Stored data:
Content starts

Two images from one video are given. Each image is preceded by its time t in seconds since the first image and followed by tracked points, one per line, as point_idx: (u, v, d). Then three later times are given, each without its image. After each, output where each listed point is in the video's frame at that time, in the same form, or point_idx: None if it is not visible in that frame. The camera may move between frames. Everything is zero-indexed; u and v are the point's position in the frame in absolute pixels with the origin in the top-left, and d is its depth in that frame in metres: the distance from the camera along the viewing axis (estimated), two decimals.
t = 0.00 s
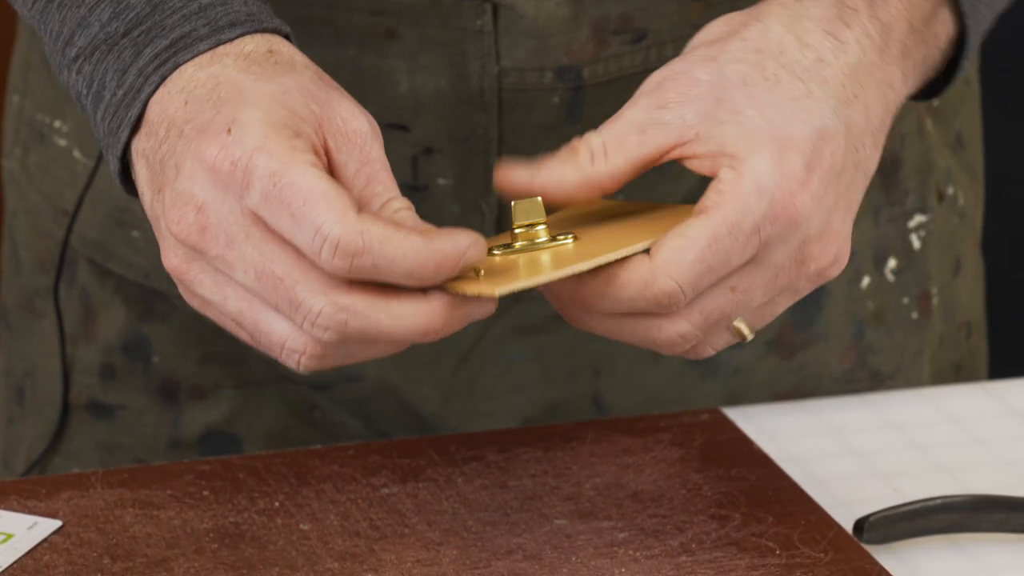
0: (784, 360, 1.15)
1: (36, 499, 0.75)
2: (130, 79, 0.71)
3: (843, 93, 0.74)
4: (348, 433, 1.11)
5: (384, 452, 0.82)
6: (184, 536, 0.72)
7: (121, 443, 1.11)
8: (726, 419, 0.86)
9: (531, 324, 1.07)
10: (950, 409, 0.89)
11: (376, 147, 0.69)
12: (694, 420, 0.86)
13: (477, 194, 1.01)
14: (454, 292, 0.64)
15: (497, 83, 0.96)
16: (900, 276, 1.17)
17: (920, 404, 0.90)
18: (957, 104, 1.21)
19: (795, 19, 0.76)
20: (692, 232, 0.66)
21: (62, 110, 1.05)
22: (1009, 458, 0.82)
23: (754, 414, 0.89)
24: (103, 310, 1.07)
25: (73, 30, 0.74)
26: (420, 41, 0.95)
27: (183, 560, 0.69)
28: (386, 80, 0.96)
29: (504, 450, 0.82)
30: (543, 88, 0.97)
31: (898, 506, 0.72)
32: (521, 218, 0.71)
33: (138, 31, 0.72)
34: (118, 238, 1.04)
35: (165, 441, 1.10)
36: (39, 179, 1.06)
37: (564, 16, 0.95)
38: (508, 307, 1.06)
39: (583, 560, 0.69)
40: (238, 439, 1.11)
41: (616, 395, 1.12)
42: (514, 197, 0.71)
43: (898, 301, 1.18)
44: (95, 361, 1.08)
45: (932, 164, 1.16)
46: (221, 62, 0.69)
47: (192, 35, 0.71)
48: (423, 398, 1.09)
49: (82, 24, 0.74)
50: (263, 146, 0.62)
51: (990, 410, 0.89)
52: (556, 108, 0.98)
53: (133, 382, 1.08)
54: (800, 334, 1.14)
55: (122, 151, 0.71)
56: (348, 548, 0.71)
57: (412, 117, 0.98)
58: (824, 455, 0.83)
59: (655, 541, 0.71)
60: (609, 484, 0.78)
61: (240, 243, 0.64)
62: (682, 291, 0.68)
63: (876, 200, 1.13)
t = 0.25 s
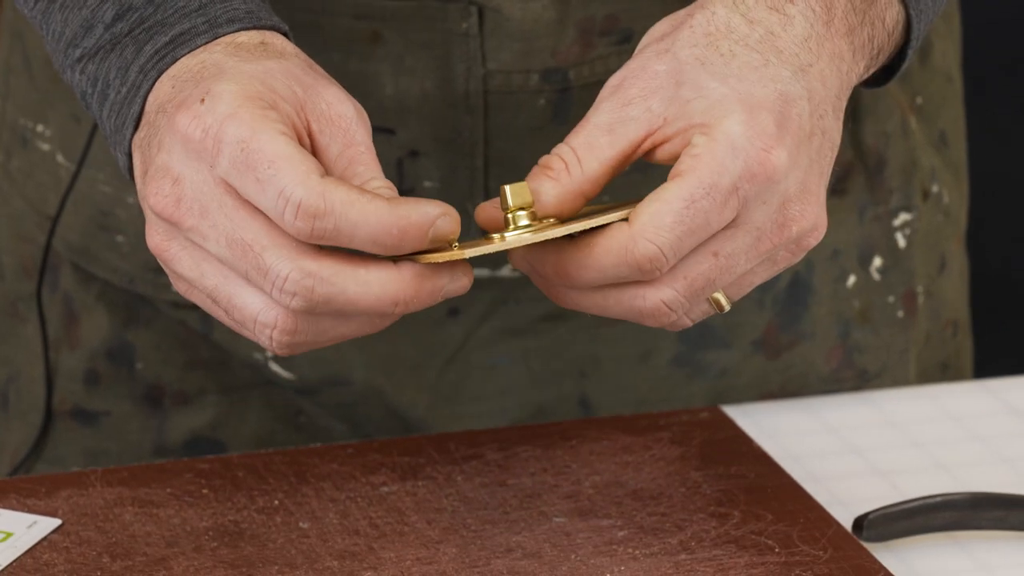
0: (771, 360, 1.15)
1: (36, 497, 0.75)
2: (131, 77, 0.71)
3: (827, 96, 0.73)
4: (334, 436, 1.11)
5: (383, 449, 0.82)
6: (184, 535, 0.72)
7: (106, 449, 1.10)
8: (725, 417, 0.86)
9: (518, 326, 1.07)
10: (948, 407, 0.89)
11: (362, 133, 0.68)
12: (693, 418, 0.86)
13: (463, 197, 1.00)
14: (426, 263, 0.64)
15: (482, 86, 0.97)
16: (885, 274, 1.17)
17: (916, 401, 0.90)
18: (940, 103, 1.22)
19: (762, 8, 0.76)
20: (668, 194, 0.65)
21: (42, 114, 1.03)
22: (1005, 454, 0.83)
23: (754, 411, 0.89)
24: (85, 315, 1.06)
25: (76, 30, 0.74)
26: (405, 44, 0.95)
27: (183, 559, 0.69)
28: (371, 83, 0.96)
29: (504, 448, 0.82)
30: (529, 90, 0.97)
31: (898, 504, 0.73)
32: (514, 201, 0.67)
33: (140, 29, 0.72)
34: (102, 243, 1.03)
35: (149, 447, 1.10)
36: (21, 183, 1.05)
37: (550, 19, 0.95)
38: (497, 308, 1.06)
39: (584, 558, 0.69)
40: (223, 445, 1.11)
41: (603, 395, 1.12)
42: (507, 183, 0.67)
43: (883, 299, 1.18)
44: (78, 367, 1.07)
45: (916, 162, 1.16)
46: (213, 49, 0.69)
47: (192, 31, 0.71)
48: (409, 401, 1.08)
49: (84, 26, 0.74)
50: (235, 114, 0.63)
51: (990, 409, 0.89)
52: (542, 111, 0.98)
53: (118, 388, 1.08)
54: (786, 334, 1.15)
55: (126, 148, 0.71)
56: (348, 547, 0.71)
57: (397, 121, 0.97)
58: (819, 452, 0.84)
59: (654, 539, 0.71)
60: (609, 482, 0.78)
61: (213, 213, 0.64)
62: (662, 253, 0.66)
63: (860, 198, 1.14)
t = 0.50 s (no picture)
0: (769, 360, 1.15)
1: (37, 496, 0.75)
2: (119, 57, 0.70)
3: (836, 89, 0.72)
4: (332, 437, 1.11)
5: (384, 449, 0.82)
6: (185, 534, 0.72)
7: (104, 451, 1.10)
8: (725, 417, 0.86)
9: (517, 326, 1.07)
10: (947, 407, 0.89)
11: (354, 114, 0.66)
12: (694, 418, 0.86)
13: (462, 198, 1.01)
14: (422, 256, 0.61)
15: (481, 86, 0.96)
16: (883, 274, 1.17)
17: (915, 400, 0.90)
18: (937, 102, 1.22)
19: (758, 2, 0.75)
20: (657, 163, 0.63)
21: (39, 115, 1.03)
22: (1005, 454, 0.83)
23: (754, 410, 0.89)
24: (82, 317, 1.06)
25: (65, 11, 0.74)
26: (404, 44, 0.94)
27: (184, 558, 0.69)
28: (370, 83, 0.96)
29: (504, 448, 0.82)
30: (527, 90, 0.97)
31: (899, 503, 0.73)
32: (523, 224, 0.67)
33: (127, 10, 0.71)
34: (100, 245, 1.03)
35: (148, 449, 1.10)
36: (18, 185, 1.04)
37: (550, 19, 0.95)
38: (495, 309, 1.06)
39: (584, 557, 0.69)
40: (221, 446, 1.11)
41: (602, 395, 1.12)
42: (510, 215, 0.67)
43: (882, 299, 1.18)
44: (76, 369, 1.07)
45: (914, 161, 1.16)
46: (201, 31, 0.69)
47: (179, 11, 0.70)
48: (408, 402, 1.08)
49: (71, 7, 0.73)
50: (227, 98, 0.61)
51: (990, 409, 0.89)
52: (541, 111, 0.98)
53: (116, 389, 1.08)
54: (785, 334, 1.15)
55: (114, 128, 0.70)
56: (349, 546, 0.71)
57: (395, 122, 0.97)
58: (820, 452, 0.84)
59: (655, 538, 0.71)
60: (610, 481, 0.78)
61: (198, 194, 0.61)
62: (658, 220, 0.63)
63: (858, 198, 1.14)
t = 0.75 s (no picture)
0: (770, 360, 1.15)
1: (38, 495, 0.75)
2: (116, 39, 0.71)
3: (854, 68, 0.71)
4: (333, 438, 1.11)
5: (386, 447, 0.82)
6: (187, 532, 0.72)
7: (104, 452, 1.10)
8: (726, 415, 0.86)
9: (517, 327, 1.07)
10: (950, 406, 0.89)
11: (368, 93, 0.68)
12: (696, 417, 0.86)
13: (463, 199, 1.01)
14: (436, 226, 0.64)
15: (483, 87, 0.96)
16: (884, 274, 1.17)
17: (918, 399, 0.90)
18: (937, 102, 1.22)
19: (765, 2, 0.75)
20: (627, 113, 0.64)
21: (39, 117, 1.03)
22: (1007, 452, 0.83)
23: (756, 409, 0.89)
24: (82, 318, 1.06)
25: None
26: (406, 44, 0.94)
27: (186, 556, 0.69)
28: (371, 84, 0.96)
29: (506, 447, 0.82)
30: (529, 91, 0.97)
31: (901, 502, 0.73)
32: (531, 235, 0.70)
33: None
34: (101, 245, 1.03)
35: (148, 451, 1.10)
36: (18, 186, 1.04)
37: (552, 19, 0.95)
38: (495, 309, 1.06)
39: (586, 556, 0.69)
40: (222, 448, 1.11)
41: (603, 395, 1.12)
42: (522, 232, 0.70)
43: (883, 299, 1.18)
44: (76, 371, 1.07)
45: (915, 161, 1.16)
46: (208, 12, 0.69)
47: None
48: (408, 403, 1.08)
49: None
50: (262, 79, 0.61)
51: (993, 407, 0.89)
52: (542, 111, 0.98)
53: (116, 391, 1.08)
54: (785, 333, 1.15)
55: (109, 111, 0.71)
56: (351, 544, 0.71)
57: (397, 122, 0.97)
58: (821, 451, 0.84)
59: (657, 537, 0.71)
60: (612, 480, 0.78)
61: (238, 177, 0.61)
62: (631, 162, 0.64)
63: (859, 198, 1.14)
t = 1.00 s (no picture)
0: (770, 360, 1.15)
1: (39, 494, 0.75)
2: (124, 48, 0.71)
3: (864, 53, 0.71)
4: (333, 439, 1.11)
5: (387, 447, 0.82)
6: (187, 531, 0.72)
7: (104, 454, 1.10)
8: (726, 415, 0.86)
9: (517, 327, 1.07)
10: (950, 405, 0.89)
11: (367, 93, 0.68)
12: (696, 416, 0.86)
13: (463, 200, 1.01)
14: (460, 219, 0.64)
15: (484, 88, 0.96)
16: (883, 273, 1.17)
17: (917, 398, 0.90)
18: (935, 102, 1.22)
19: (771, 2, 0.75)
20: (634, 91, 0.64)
21: (38, 118, 1.03)
22: (1007, 451, 0.83)
23: (755, 407, 0.89)
24: (81, 320, 1.06)
25: (64, 5, 0.75)
26: (407, 46, 0.95)
27: (185, 555, 0.69)
28: (372, 85, 0.96)
29: (506, 446, 0.82)
30: (531, 92, 0.97)
31: (901, 501, 0.73)
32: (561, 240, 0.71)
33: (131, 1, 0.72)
34: (101, 247, 1.03)
35: (149, 452, 1.10)
36: (17, 188, 1.04)
37: (554, 20, 0.95)
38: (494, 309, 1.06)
39: (586, 555, 0.69)
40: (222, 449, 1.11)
41: (602, 394, 1.12)
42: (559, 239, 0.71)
43: (882, 298, 1.18)
44: (76, 373, 1.07)
45: (914, 160, 1.17)
46: (214, 20, 0.69)
47: (185, 3, 0.70)
48: (409, 404, 1.09)
49: None
50: (257, 71, 0.61)
51: (992, 406, 0.89)
52: (544, 112, 0.98)
53: (116, 393, 1.08)
54: (785, 333, 1.15)
55: (114, 121, 0.71)
56: (351, 543, 0.71)
57: (398, 123, 0.97)
58: (821, 450, 0.84)
59: (658, 536, 0.71)
60: (612, 479, 0.78)
61: (234, 168, 0.62)
62: (641, 138, 0.64)
63: (858, 198, 1.14)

Content ends

**TASK DESCRIPTION:** Extract from the records above the lines from the one containing "41: (616, 395, 1.12)" to the one containing "54: (800, 334, 1.14)", both lines included, exactly as they appear and with nothing else.

**ANSWER AREA:**
41: (616, 395, 1.12)
42: (514, 197, 0.71)
43: (898, 301, 1.18)
44: (95, 361, 1.08)
45: (932, 164, 1.16)
46: (221, 62, 0.69)
47: (192, 35, 0.71)
48: (423, 398, 1.09)
49: (82, 24, 0.74)
50: (263, 146, 0.62)
51: (990, 410, 0.89)
52: (556, 108, 0.98)
53: (133, 382, 1.08)
54: (800, 334, 1.14)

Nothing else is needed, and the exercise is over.